莫子名先前內力消耗了大半,不敢跟她糾纏,隻有凝聚內力,拚命往前跑了。
“你隻會跑嗎?”蒙麵女子笑道。
莫子名本來聽方丈說過冷月宮的故事,極其佩服劍驚風、冷月襲,對冷月宮自然也有好感。可是冷月宮先偷盜經文,又公然跟魔宗走在一起,莫子名心想,十有八九現在的冷月宮已墜入魔道了。而且冷月宮武功奇特,要是落在她手裏,肯定沒有好果子吃。也不跟她囉嗦,隻是拚命跑。
蒙麵女子見他不答話,隻顧拚命跑,也不再說話,雙手一擺,身體前傾,移動速度突然快了許多。一瞬之間,人已在莫子名身後,右手揮掌,向莫子名右側擊去。
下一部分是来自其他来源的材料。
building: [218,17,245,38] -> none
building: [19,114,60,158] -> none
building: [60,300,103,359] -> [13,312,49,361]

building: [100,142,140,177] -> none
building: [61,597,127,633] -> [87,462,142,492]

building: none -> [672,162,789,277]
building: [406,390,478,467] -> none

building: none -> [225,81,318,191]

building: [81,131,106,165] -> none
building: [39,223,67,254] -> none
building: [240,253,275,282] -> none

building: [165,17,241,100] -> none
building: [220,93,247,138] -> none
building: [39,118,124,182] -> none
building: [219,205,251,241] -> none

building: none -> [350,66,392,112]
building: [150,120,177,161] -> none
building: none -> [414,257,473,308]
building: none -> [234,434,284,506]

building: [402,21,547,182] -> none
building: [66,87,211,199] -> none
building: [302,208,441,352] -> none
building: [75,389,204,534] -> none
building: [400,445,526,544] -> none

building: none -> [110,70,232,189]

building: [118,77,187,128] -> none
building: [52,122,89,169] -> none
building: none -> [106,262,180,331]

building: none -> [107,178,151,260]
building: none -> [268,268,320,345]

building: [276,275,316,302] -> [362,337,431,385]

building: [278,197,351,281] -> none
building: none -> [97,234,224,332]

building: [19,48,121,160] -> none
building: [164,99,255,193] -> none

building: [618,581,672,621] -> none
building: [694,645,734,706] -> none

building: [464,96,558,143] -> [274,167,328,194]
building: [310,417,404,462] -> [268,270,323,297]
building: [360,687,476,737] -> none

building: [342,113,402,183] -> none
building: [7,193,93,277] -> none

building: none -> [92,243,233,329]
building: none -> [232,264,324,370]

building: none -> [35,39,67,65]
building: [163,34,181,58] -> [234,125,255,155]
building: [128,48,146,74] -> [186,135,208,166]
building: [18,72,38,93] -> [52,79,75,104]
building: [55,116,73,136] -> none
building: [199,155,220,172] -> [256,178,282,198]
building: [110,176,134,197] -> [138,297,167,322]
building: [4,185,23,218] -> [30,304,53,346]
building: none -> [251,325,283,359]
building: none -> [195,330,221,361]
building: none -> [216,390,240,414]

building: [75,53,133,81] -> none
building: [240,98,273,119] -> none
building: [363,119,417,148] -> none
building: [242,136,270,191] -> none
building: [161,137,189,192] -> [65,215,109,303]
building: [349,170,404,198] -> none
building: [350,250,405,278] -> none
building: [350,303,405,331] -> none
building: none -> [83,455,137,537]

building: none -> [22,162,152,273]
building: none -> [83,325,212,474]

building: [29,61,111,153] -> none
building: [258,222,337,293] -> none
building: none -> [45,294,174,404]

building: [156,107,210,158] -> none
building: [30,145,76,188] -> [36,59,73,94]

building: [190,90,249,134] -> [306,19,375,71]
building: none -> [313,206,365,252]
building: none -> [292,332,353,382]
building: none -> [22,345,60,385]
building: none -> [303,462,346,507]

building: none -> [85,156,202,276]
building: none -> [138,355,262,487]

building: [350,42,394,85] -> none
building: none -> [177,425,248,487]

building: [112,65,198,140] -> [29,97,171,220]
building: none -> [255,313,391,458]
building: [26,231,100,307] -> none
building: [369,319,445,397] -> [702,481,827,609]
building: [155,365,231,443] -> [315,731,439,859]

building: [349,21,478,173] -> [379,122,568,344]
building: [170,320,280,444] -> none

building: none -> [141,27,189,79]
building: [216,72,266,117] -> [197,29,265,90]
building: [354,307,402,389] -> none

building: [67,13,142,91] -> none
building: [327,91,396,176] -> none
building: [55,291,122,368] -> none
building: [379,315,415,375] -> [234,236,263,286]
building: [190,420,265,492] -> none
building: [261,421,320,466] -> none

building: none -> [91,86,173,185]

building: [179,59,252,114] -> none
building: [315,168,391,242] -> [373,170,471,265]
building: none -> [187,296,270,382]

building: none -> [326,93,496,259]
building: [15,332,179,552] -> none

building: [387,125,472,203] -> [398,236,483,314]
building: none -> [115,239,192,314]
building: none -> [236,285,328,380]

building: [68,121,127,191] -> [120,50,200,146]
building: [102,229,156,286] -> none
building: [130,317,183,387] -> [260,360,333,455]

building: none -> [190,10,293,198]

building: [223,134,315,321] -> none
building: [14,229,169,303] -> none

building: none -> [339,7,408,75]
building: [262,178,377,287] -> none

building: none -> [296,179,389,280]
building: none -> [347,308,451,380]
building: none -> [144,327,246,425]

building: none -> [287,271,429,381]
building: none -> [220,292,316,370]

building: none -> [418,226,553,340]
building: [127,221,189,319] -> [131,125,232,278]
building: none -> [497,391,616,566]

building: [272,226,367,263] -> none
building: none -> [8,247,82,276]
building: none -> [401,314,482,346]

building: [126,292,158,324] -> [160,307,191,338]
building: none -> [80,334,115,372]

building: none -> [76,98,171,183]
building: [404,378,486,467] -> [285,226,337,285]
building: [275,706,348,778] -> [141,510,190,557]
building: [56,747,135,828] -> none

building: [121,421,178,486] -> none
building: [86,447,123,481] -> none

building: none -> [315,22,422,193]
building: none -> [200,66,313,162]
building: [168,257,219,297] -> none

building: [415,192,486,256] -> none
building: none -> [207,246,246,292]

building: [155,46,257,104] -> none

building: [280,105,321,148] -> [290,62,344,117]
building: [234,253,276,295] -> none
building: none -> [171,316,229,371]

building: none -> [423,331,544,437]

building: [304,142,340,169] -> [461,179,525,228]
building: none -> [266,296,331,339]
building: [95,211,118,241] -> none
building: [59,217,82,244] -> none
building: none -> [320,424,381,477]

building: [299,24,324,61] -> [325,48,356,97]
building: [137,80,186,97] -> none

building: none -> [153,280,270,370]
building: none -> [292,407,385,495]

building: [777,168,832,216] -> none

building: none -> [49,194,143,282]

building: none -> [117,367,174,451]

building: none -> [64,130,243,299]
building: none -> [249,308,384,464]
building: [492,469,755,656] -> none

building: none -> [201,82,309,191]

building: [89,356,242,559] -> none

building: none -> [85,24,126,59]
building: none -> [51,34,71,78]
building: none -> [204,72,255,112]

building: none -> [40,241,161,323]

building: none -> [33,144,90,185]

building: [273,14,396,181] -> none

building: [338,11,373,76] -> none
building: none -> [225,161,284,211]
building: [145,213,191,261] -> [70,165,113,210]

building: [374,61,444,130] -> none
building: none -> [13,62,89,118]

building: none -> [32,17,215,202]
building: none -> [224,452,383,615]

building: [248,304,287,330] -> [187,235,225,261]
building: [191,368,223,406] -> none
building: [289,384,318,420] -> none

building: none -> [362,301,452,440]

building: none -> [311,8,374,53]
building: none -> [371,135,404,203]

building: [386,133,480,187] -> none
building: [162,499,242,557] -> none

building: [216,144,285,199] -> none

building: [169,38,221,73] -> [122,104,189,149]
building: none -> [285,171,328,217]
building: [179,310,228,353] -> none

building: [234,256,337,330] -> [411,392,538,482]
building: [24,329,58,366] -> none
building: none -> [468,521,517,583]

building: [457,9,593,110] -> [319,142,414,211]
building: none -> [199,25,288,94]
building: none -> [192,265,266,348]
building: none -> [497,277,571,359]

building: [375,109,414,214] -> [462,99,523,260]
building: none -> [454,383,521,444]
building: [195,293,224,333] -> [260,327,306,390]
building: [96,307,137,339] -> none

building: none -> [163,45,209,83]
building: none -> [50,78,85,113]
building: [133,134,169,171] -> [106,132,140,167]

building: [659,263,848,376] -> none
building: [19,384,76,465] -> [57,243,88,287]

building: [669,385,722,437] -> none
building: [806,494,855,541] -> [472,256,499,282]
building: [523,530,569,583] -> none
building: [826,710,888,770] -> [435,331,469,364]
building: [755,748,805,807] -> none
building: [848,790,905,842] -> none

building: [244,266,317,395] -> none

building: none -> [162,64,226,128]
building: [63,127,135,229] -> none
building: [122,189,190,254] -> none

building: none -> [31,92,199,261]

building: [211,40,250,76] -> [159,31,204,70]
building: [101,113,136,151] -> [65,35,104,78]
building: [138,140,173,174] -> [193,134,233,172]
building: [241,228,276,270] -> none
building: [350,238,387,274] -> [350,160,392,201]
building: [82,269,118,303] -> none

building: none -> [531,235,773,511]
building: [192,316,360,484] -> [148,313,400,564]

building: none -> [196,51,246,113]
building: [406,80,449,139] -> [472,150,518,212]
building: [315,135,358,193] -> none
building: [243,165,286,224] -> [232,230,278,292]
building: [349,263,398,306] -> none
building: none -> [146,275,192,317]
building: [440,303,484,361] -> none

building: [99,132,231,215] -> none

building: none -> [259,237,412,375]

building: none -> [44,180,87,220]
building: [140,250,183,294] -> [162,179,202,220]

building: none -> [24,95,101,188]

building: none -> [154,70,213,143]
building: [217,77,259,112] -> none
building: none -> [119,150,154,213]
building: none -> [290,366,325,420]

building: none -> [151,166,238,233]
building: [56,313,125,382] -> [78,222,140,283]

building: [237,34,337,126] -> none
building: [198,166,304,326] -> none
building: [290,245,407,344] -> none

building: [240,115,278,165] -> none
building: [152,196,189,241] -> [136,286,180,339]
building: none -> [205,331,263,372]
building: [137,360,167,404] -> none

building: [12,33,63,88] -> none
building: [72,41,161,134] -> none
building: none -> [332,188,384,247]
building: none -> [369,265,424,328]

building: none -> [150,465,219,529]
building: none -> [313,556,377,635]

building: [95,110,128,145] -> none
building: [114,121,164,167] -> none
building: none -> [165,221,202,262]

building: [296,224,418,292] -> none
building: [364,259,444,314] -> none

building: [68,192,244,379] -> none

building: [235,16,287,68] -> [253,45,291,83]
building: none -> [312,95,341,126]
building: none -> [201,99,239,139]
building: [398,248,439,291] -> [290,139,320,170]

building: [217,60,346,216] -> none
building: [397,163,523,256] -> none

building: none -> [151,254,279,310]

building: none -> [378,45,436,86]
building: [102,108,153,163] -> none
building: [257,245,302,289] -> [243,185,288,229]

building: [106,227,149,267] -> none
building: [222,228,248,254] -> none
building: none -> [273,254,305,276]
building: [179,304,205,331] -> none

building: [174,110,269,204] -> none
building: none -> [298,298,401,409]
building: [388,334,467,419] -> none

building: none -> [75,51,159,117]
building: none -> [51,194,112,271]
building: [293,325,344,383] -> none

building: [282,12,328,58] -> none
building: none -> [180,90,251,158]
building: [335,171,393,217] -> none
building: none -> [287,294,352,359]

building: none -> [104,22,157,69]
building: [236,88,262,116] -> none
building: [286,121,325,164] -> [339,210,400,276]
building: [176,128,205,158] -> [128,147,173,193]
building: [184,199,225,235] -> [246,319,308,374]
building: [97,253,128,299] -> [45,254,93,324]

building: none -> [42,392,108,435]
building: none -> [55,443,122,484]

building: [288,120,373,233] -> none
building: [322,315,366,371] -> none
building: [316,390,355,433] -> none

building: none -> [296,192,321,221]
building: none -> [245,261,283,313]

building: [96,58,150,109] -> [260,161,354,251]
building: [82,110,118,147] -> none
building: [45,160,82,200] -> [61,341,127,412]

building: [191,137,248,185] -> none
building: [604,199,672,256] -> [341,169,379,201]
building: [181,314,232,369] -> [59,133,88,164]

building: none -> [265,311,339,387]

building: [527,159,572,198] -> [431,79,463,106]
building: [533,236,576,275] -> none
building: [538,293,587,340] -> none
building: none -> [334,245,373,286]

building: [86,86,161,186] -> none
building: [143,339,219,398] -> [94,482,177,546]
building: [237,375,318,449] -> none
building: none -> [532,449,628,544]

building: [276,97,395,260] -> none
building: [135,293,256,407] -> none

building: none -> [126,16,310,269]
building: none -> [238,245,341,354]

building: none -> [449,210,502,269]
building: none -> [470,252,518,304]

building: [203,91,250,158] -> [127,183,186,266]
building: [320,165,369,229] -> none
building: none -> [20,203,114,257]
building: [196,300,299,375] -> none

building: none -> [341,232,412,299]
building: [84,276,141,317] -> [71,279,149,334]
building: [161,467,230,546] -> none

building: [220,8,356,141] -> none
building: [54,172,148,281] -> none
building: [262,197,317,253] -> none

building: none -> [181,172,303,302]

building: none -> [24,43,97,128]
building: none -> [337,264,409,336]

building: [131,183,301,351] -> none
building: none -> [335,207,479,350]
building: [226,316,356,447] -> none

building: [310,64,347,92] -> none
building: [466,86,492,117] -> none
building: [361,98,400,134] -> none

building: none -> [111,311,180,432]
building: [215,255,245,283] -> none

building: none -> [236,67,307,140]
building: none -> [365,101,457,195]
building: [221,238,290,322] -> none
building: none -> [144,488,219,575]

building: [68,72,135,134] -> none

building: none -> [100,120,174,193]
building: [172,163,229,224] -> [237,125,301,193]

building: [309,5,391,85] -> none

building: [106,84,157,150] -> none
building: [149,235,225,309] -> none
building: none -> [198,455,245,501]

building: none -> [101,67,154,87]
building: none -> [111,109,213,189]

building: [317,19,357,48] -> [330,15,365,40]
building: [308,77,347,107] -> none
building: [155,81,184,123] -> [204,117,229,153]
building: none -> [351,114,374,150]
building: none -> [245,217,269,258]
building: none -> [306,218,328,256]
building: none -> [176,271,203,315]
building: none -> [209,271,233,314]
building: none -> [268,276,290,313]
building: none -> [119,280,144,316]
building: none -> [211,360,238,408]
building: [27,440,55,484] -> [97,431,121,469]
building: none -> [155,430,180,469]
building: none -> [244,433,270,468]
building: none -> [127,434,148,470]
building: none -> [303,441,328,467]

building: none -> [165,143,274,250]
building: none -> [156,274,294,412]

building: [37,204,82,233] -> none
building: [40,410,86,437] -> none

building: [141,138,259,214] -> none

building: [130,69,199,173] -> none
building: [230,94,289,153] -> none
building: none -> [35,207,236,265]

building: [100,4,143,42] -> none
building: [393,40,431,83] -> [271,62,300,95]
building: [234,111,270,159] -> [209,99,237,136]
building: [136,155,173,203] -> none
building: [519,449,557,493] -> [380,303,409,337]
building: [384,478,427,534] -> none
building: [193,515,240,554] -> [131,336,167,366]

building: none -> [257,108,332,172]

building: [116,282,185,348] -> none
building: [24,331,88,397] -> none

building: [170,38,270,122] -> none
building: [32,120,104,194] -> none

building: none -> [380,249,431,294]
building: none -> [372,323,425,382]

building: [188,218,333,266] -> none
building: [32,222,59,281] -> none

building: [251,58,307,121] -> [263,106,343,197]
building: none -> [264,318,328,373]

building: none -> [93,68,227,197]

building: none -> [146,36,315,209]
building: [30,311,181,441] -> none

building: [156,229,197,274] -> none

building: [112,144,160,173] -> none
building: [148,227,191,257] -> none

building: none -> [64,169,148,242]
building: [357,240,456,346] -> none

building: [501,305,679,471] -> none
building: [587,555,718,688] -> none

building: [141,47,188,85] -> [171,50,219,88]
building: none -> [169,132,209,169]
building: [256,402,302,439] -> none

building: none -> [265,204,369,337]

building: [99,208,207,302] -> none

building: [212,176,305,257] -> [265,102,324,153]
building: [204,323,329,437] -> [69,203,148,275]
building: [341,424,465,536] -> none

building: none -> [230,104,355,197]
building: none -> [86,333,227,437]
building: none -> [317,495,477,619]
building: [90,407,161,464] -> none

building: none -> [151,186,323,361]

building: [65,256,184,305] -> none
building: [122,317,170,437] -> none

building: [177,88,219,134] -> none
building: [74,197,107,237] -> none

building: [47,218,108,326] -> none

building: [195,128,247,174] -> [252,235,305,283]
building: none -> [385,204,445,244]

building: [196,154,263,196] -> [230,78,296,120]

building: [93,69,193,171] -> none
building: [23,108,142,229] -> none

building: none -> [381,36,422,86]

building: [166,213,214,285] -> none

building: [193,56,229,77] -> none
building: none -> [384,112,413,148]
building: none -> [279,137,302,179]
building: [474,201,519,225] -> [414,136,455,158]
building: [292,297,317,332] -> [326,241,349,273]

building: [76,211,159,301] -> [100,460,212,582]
莫子名忽覺右側掌風襲來,急忙向左側避讓,躲過這招後又想前趕去。
蒙麵女子見他躲過這掌,也不出第二招,隻是在後麵追趕。
每行一段距離,蒙麵女子便施展絕頂輕功,急速移至莫子名身後,再出一招,逼得他或向左或向右改變方向,然後又保持一定的距離跟在後麵。
莫子名先前沒有發覺什麽,幾次以後也覺得在被迫不斷地改變方向,可是他也毫無辦法。跑又跑不了,這蒙麵女子如鬼魅般跟著,打肯定打不過,而且一拖後麵追兵來了,更跑不掉了。他簡直心急如焚,絞盡腦汁也想不出如何脫身。
藏在古樹上的張鳴鳳大氣也不敢出,靜靜地聽著動靜。他聽到一群人先慢慢靠近,又向側方慢慢遠去。他知道這是莫子名在替他引開追兵,心中萬分感謝,打定主意,日後必定相報。
黑煞領著手下在林中追趕,看到莫子名漸漸遠去,幾乎追趕不上。忽然竄出一名白衣女子,緊緊追趕莫子名。他知道是先前在樹尖上壓陣的冷月宮宮主出手了。暗自慶幸自己連夜把她請來,不然這次再失手了,非被藍香香抽筋剝皮不可。黑煞見他們一前一後,跑地越來越遠,也不擔心,以她的武功修為,絕對可以抓住這該死的鐵笛書生。
冷月宮宮主將莫子名逼得七拐八拐,逐漸離開黑煞的視線。
莫子名被這蒙麵女子一陣追趕,看到前麵一片斜坡,立刻拐了進去。他這時內力消耗的差不多了,這樣下去絕對跑不了,索性孤注一擲,借著視線死角偷襲一記,說不定還有活路。
冷月宮主看莫子名跑進了斜坡拐角,便不再追趕。她回頭看了一眼,又遲疑了片刻,然後舉起右掌,往自己胸口打去。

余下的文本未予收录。